### ABOUT THIS TASK:
Wherever the string "lists" appears in a line of the listing below, report that line.

········

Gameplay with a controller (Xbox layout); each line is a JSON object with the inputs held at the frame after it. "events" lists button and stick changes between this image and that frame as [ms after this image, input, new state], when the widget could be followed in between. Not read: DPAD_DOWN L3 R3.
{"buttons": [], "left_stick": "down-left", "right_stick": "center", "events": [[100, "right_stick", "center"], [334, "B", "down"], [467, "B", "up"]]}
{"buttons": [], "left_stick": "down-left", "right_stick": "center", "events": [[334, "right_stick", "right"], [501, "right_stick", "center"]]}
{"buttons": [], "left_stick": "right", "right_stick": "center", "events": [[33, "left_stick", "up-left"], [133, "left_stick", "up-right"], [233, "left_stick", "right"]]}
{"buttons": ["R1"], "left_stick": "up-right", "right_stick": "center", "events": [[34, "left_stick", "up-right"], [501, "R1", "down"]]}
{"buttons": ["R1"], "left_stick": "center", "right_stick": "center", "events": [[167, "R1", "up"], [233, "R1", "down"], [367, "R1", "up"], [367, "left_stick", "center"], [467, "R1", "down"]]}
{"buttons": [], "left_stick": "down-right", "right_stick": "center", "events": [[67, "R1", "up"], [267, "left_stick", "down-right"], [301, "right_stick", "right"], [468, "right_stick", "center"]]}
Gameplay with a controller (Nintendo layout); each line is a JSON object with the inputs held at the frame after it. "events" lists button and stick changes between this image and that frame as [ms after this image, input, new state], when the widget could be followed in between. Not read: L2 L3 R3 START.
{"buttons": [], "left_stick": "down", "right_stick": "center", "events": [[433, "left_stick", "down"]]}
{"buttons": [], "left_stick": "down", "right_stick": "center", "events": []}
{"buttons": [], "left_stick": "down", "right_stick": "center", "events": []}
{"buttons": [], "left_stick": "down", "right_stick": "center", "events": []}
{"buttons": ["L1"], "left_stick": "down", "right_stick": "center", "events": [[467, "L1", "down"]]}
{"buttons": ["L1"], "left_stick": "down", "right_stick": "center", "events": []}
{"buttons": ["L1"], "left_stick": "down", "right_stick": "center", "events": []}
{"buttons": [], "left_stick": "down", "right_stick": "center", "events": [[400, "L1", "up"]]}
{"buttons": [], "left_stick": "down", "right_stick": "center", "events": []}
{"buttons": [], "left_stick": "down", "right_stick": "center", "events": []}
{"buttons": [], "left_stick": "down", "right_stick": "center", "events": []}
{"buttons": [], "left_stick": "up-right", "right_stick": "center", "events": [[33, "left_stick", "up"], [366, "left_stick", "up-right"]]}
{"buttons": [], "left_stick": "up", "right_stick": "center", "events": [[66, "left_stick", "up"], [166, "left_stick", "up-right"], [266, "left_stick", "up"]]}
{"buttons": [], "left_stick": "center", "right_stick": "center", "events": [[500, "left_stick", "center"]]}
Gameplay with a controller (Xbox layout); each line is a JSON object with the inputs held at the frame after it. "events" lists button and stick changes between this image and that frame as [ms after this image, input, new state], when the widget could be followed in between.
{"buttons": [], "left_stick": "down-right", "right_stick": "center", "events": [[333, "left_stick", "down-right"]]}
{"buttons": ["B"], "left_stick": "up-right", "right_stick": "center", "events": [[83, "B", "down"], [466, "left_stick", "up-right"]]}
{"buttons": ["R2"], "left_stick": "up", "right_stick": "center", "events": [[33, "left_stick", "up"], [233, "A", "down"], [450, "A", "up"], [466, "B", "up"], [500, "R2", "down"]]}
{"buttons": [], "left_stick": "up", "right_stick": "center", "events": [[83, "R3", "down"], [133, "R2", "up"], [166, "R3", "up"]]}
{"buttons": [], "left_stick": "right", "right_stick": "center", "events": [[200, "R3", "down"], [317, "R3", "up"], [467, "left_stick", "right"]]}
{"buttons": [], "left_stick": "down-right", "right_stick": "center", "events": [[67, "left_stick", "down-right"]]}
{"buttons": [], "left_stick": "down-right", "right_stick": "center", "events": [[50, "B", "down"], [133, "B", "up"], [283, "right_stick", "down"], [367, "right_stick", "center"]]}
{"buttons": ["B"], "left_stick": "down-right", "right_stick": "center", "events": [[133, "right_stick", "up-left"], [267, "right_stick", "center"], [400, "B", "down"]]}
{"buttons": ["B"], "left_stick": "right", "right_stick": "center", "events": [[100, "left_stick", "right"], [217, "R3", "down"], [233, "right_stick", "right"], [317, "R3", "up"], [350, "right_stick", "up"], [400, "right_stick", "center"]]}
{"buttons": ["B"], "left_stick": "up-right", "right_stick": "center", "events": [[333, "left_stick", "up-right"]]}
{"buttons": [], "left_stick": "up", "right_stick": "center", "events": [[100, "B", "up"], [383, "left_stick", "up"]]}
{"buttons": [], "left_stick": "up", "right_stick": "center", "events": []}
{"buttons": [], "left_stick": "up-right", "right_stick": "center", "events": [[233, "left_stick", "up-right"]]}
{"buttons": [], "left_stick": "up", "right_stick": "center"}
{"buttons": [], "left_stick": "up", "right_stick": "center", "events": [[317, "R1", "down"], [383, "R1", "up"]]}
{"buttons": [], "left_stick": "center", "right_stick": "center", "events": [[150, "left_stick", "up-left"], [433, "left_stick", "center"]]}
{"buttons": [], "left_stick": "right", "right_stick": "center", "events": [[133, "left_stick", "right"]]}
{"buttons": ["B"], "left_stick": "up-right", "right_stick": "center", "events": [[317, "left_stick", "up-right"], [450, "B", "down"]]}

········

### FINISHED TASK:
Gameplay with a controller (Xbox layout); each line is a JSON object with the inputs held at the frame after it. "events" lists button and stick changes between this image and that frame as [ms after this image, input, new state], when the widget could be followed in between. Not read: DPAD_DOWN L3 R3.
Gameplay with a controller (Nintendo layout); each line is a JSON object with the inputs held at the frame after it. "events" lists button and stick changes between this image and that frame as [ms after this image, input, new state], when the widget could be followed in between. Not read: L2 L3 R3 START.
Gameplay with a controller (Xbox layout); each line is a JSON object with the inputs held at the frame after it. "events" lists button and stick changes between this image and that frame as [ms after this image, input, new state], when the widget could be followed in between.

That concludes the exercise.